と評されていますから、生まれのよさゆえにゆるされた装いだったことはたしかです。

母親の宿敵であり、東宮の外戚として、将来、執政者となるはずの右大臣――そういう男が主宰する宴に、皇子でなければ着られないかっこうで姿を見せる。

「いくら権勢を誇っても、おまえはしょせん、生まれついての臣下に過ぎない。じぶんに流れる帝王の血は、おまえにはけっして手に入らない」

そんな主張を、光源氏は服装に託したのです。遅れて宴席に登場したのも、右大臣への挑発にほかなりません。

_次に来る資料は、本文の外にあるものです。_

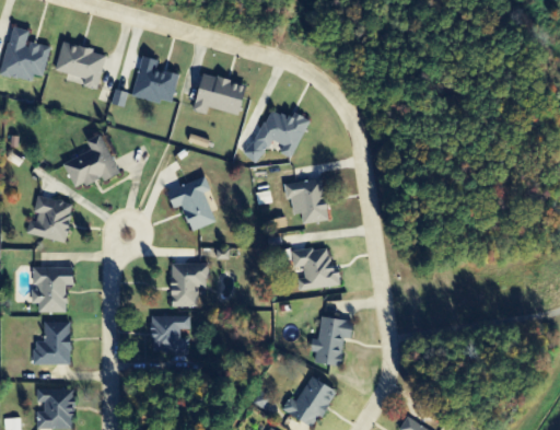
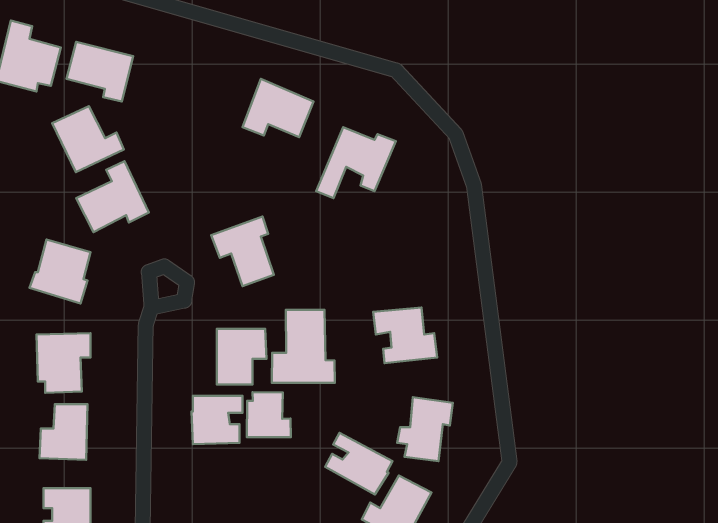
building: [133,57,178,104] -> none
building: none -> [52,106,124,172]
building: [283,179,327,223] -> none
building: none -> [272,310,335,383]
building: none -> [247,392,291,437]
building: none -> [325,433,393,494]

成りあがり者は、フォーマルな場に出ていくとき、どうしてもがんばりすぎてしまいます。たとえば、タキシードの着用がマストである宴席に、

「見るからに高級そうな生地でつくった一着」

を、新調して出かけたりするのです。

けれどもそういう席に、イギリスの旧家の当主、というような人は、ズボンの折り目がとれかけていたり、シミのひとつもついていたりするタキシードで出ていきます。彼らのタキシードの着こなしは、あまりお洒落でない日本のおじさんの、通勤スーツの着こなしに近いのです。

日本のおじさんにとって、通勤スーツは「日常着」です。タキシードを「だらしなく」着ることは、いかにタキシードが「日常着」に近いか――つまり、どれほどフォーマルな席に出なれているか――というアピールなのです。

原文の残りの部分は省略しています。